Feds mull pull back on program for Solyndra, nuclear, fossil fuels
(Bloomberg) - President Donald Trump’s advisers have recommended the Energy Department freeze and consider ending a loan program that famously backed the failed solar panel maker Solyndra, according to two people familiar with the plan.
A memo prepared by Trump’s transition team for Energy secretary nominee Rick Perry calls for a halt to new loan guarantees while the department determines what should be done with more than $25 billion still available for use, the people said. That would give the administration time to determine whether the program, initially created in legislation signed by then-President George W. Bush, should be shut down entirely.
Either way, the Energy Department would continue to administer the $30 billion portfolio it has of existing loans and guarantees, according to the people who declined to be identified discussing the memo because it isn’t public. The aid has helped nuclear plants and wind farms, solar-panel fabricators and the geothermal industry. Brian Mahar, a spokesman for the loan programs office, declined to comment.
"Now is the opportunity to wind down the program for all technologies and get the government out of backing loans completely," said Nick Loris, a fellow at the conservative Heritage Foundation, which has long recommended the program be ended. Loris said he didn’t have direct knowledge of the Trump team’s recommendations.
The program is meant to help finance energy projects too risky to get traditional financing from banks. Since then it has made about $1.65 billion in interest for the government and has a loss ratio of about 2 percent. In addition to the funds available for wind, solar and storage technologies, it has $8.5 billion left for fossil-energy and $12.5 billion for nuclear plants.
Perry appeared to voice support for the program during his confirmation hearing last month telling Senator Bill Cassidy that a guarantee for carbon-capture project in Cassidy’s home state of Louisiana "appears to make sense," and that he is a "big believer" that government has a role to play in commercializing new technologies.

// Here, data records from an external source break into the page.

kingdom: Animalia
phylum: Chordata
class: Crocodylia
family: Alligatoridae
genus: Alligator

In his follow-up, written response to senators questions, Perry was more measured, saying he would review the program "and evaluate its successes and failures." He wrote, according to a copy provided to senators: "I am committed to both investing in energy innovation and using taxpayer dollars responsibly."
New technologies -- be they sleek electric vehicle plants, solar-cell factories or molten salt storage facilities -- can’t get the capital they need from commercial lenders, according to supporters of the loan program. The government backing is meant to fill the breach.
"It’s a lost opportunity," said Greg Wetstone, the head of the American Council On Renewable Energy, a trade group that represents companies ranging from renewable energy consumer Amazon.com Inc. to solar manufacturer First Solar Inc. "Where can we go to help give birth to a new sector?"
But members of Trump’s transition team and the initial agency hires are critics of the program. They argue that it meddles with the free market and subsidizes clean energy over fossil fuels. They have continued to highlight the program’s $535 million loan guarantee to Solyndra in making the case that it’s a failure and fraught with waste. Solyndra filed for bankruptcy.
"I hope what we do is have a DOE secretary who is going to kind of bring it to a pause so we can figure out exactly what is taking place," Representative Marsha Blackburn, a member of the Trump transition team executive committee, said in an interview before the recommendations to Perry were drafted. The administration must "make sure that money is not being wasted."
Supporters say by that metric, the program should continue.
"It’s not at all clear what’s not to like about this program," Mark McCall, the director of the DOE’s Loan Programs Office at the end of the Obama administration, said in an interview. "It has literally changed the world."
Since the program was ramped up under President Barack Obama, it guaranteed loans to Southern Co. subsidiary Georgia Power for the construction of the Vogtle plant, the first new nuclear reactor in 30 years. It also provided $1.6 billion in loan guarantees for NRG Energy Inc.’s Ivanpah solar plant in Southern California, the largest solar-thermal power plant in the world, and the first of its kind in the U.S.